There will be little let-up in Britain's spell of bad weather, with warnings in place for some parts of the country.
The Met Office has issued warnings of the possibility of snow for most of the country.
But the South is set for a brief reprieve - the only two areas without warnings of snow are the East of England and London and the South East. From the Midlands further north, there is the risk of snow and heavy showers, with high winds adding to the chance of blizzards.
Conditions could worsen into Thursday with weather warnings moving back down to the south coast.
The Environment Agency has flood warnings in place in the North East, North West and Wales, with alerts also in place in the Midlands, South East and South West.
On Monday high winds and heavy rain battered England and Wales.
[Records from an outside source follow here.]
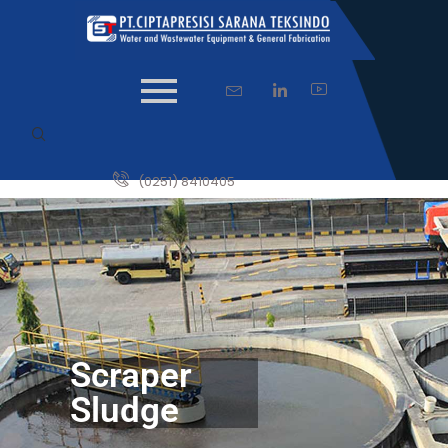
(0251) 8410405
Scraper
Sludge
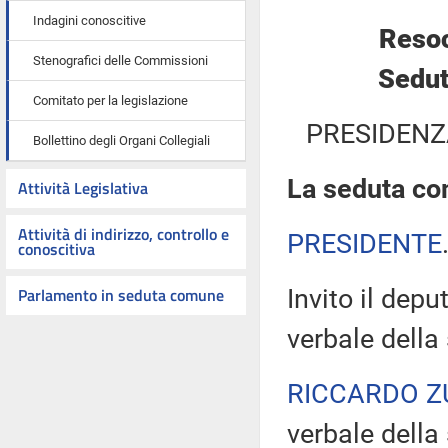
Indagini conoscitive
Resoc
Stenografici delle Commissioni
Sedut
Comitato per la legislazione
PRESIDENZ
Bollettino degli Organi Collegiali
La seduta com
Attività Legislativa
Attività di indirizzo, controllo e
PRESIDENTE
conoscitiva
Parlamento in seduta comune
Invito il depu
verbale della
RICCARDO Z
verbale della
The south of England and South Wales bore the brunt, with up to 40mm of rain falling in some areas in 12 hours.
One man had a lucky escape when a tree smashed into his bedroom while he was asleep in Winchester, Hampshire. Former ambassador Richard Wilkinson, 65, suffered only an ear injury despite the beech tree crushing his bedroom.
The Met Office said will be a "cold and windy day for most", with showers continuing, particularly across western parts. "Some showers will be heavy and thundery, with a risk of sleet or hail, and further snow over higher ground."
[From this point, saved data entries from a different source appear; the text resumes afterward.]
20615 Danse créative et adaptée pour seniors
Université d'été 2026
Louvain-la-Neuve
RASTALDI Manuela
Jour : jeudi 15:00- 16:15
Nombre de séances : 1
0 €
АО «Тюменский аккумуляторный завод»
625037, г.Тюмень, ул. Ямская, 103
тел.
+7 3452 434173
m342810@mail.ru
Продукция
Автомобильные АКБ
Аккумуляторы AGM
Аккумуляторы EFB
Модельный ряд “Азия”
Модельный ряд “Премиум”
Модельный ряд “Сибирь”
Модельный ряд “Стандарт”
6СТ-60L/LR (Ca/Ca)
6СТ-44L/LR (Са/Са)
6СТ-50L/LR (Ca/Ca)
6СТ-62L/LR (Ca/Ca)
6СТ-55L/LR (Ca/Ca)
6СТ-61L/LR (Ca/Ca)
Bad weather could return to the South on Thursday, with forecasters predicting potentially severe gales and outbreaks of rain.
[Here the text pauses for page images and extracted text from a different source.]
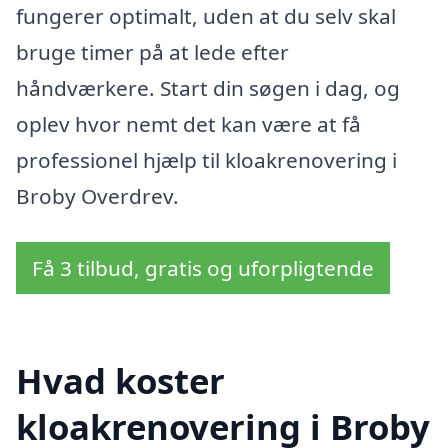
fungerer optimalt, uden at du selv skal
bruge timer på at lede efter
håndværkere. Start din søgen i dag, og
oplev hvor nemt det kan være at få
professionel hjælp til kloakrenovering i
Broby Overdrev.
Få 3 tilbud, gratis og uforpligtende
Hvad koster
kloakrenovering i Broby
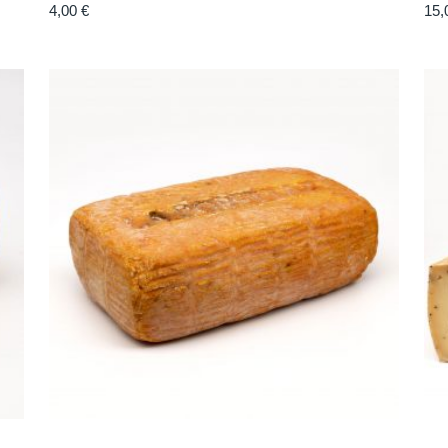
4,00
€
15,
There were concerns of an even stronger storm forecast for later this week, but that is now expected to be weaker and hit France and Germany, the Press Association's weather arm Meteogroup said on Tuesday. Chris Burton said: "It's not unusual to get a westerly flow from the Atlantic causing stormy weather over the UK during autumn and early winter. For the last few years it's been different, with colder weather, so it seems worse than usual, but it's not."